Because everyone said he was the last surviving member of the Grand Army of the Republic, a fraternal organization of Union veterans once nearly half a million strong, they erected a life-size statue of him on the most hallowed ground of that entire horrible conflict – Gettysburg.

Hmm. “they.” The statue is referred to again on page 115, discussing the Sons of Union Veterans at a ceremony displaying a bust of Woolson in 1954 to be installed in the rotunda of Duluth City Hall, and the sculptor Avard Fairbanks is there —

Fairbanks spoke too; he had just been commissioned for another sculpture of Woolson, this one to be a life-size work commemorating both Woolson and the Grand Army of the Republic. It was to be placed at Gettysburg, the watershed spot in the war.

The single mention of women in the book reveals an appropriation taking place in 1955:

Cora Gillis [secretary of the GAR] continued to write from Washington, warning Woolson of internal squabbles among competing Sons and Daughters organizations that honored Union veterans: “The Sons have the idea that because they are the men in the family that they should run everything, and we don’t agree with them.”

The Sons of Union Veterans are mentioned seven times in this recent book, with only this tiny reference to women:  a “squabble” taking place with the men – which was more like thievery. The author brushed over it without getting into detail – heck, what’s 33 years of one woman’s devotion to a project. Just women, merely squabbling. In this contemporary book of Civil War history written by a man, women are insignificant pronouns who squabble and men get all the glory.

That’s how women get erased in history.

R.I.P. Celeste

This interview of Celeste at age 90 appeared in The Feminine Side section of Wilmington’s The Morning News. I’m sure they meant well, making fun of an old woman, the last of the Civil War generations, how quaint.  The story is disrespectful, and it contains a fundamentally incorrect fact — Pierre did not fight in Appomattox, Appomattox is the name of the Auxiliary Celeste belonged to. And perhaps she didn’t like Nixon but was being loyal to the party  by saying she didn’t want to cause any harm by saying anything negative. But whatever. This was during the Vietnam War. The Associated Press syndicated the feature, and it was picked up all over the country, a little abridgment used as a filler on the society and wedding announcement pages, killing her, and then continuing to rub it in after she died. Rubbing, rubbing, rubbing, until she was completely erased. Half of Celeste’s obituary was about her father.

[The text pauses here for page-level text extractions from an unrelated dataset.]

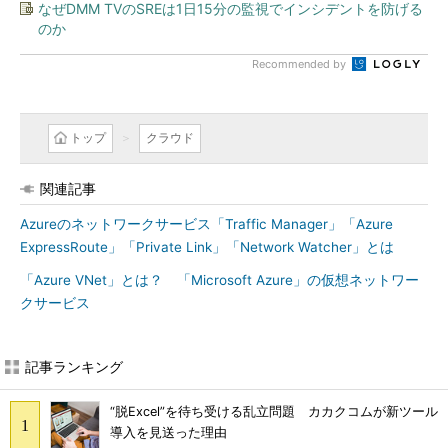
なぜDMM TVのSREは1日15分の監視でインシデントを防げる
のか
Recommended by
トップ
クラウド
関連記事
Azureのネットワークサービス「Traffic Manager」「Azure
ExpressRoute」「Private Link」「Network Watcher」とは
「Azure VNet」とは？ 「Microsoft Azure」の仮想ネットワー
クサービス
記事ランキング
“脱Excel”を待ち受ける乱立問題 カカクコムが新ツール
導入を見送った理由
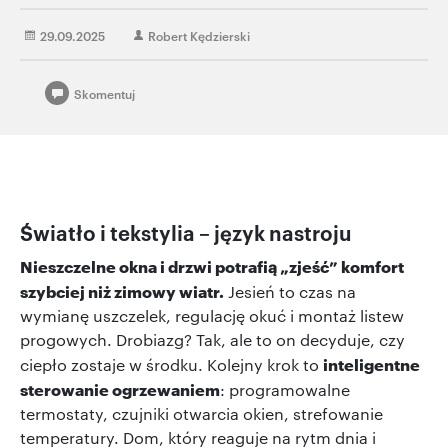
29.09.2025
Robert Kędzierski
Skomentuj
Światło i tekstylia – język nastroju
Nieszczelne okna i drzwi potrafią „zjeść” komfort
szybciej niż zimowy wiatr.
Jesień to czas na
wymianę uszczelek, regulację okuć i montaż listew
progowych. Drobiazg? Tak, ale to on decyduje, czy
inteligentne
ciepło zostaje w środku. Kolejny krok to
sterowanie ogrzewaniem
: programowalne
termostaty, czujniki otwarcia okien, strefowanie
temperatury. Dom, który reaguje na rytm dnia i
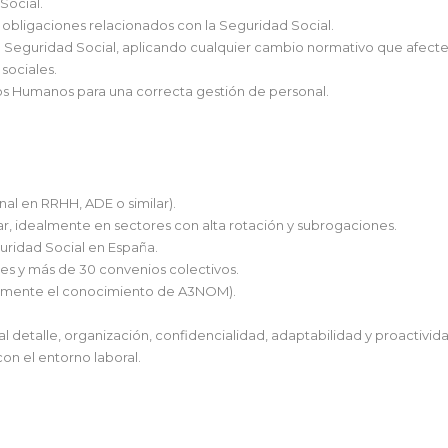
Social.
 obligaciones relacionados con la Seguridad Social.
e Seguridad Social, aplicando cualquier cambio normativo que afecte a
sociales.
s Humanos para una correcta gestión de personal.
nal en RRHH, ADE o similar).
ar, idealmente en sectores con alta rotación y subrogaciones.
uridad Social en España.
ales y más de 30 convenios colectivos.
ivamente el conocimiento de A3NOM).
al detalle, organización, confidencialidad, adaptabilidad y proactivid
on el entorno laboral.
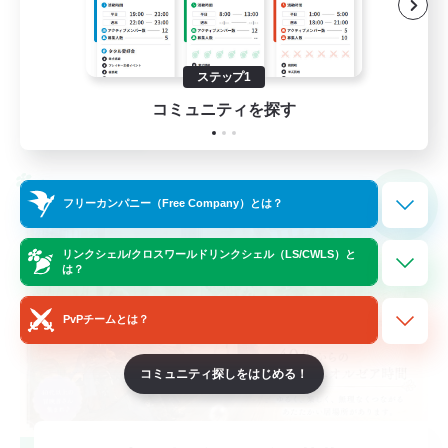
雑談
復帰者歓迎
ステップ1
JA
コミュニティを探す
詳細を見る
募集期間: 2026/09/07 まで
クロスワールドリンクシェル
NEW
フリーカンパニー（Free Company）とは？
リンクシェル/クロスワールドリンクシェル（LS/CWLS）と
は？
PvPチームとは？
コミュニティ探しをはじめる！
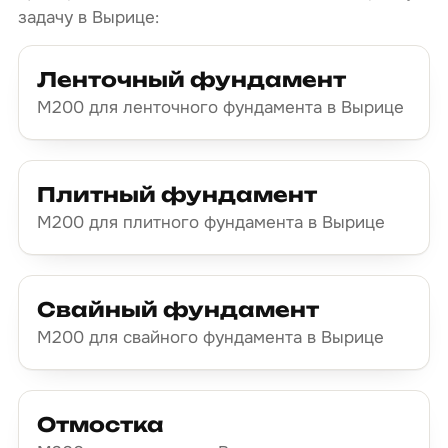
задачу в Вырице:
Ленточный фундамент
М200 для ленточного фундамента в Вырице
Плитный фундамент
М200 для плитного фундамента в Вырице
Свайный фундамент
М200 для свайного фундамента в Вырице
Отмостка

The Morning News, Wilmington, Delaware, Tuesday, May 26, 1970 (The Feminine Side section)

The Morning News, Wilmington, Delaware, Tuesday, February 23, 1971

In stark contrast to Celeste’s old-age interview in the press is the interview of her father, Pierre Gentieu at age 87:

Put Rebel Flag in Museum Says Vet

A photocomposition of the Albert Woolson statue at Gettysburg, pointing to a plaque with Celeste’s name. I’m holding a photo of Celeste, who was a champion trapshooter.

*Pantheon Nadar, 1854, France, click photo to see the women on the pedestal.

Pantheon Nadar

** The 2019 Appomattox Camp #2 Sons of Union Veterans use individual Civil War veterans for ceremonies without asking permission from the family. They are men in the twenty-first century invading and appropriating sacred ancestor space as if these men, in the name of the former Grand Army of the Republic, have some claim to Civil War veterans and their graves. Written in the Appomattox Camp #2’s 2018 press release for one such ceremony:  “The Sons of Veterans are the legal successor to the Grand Army of the Republic (GAR) and were granted receivership of all GAR dedicated soldier burial plots in Wilmington.” However, the GAR never owned burial plots, so apparently the 2019 SUVCW is attempting to rewrite history, taking Civil War veterans and their legacies and shaping them for their own selfish purposes.

The Appomattox Camp #2 Sons of Union Veterans ignored my long email dated June 20 expressing my serious concerns. That’s how respectful they are of my great great grandfather, who they used in their ceremony this year. They should have asked permission. Asking permission would mean they’d have to pay some respect. To a woman, no less.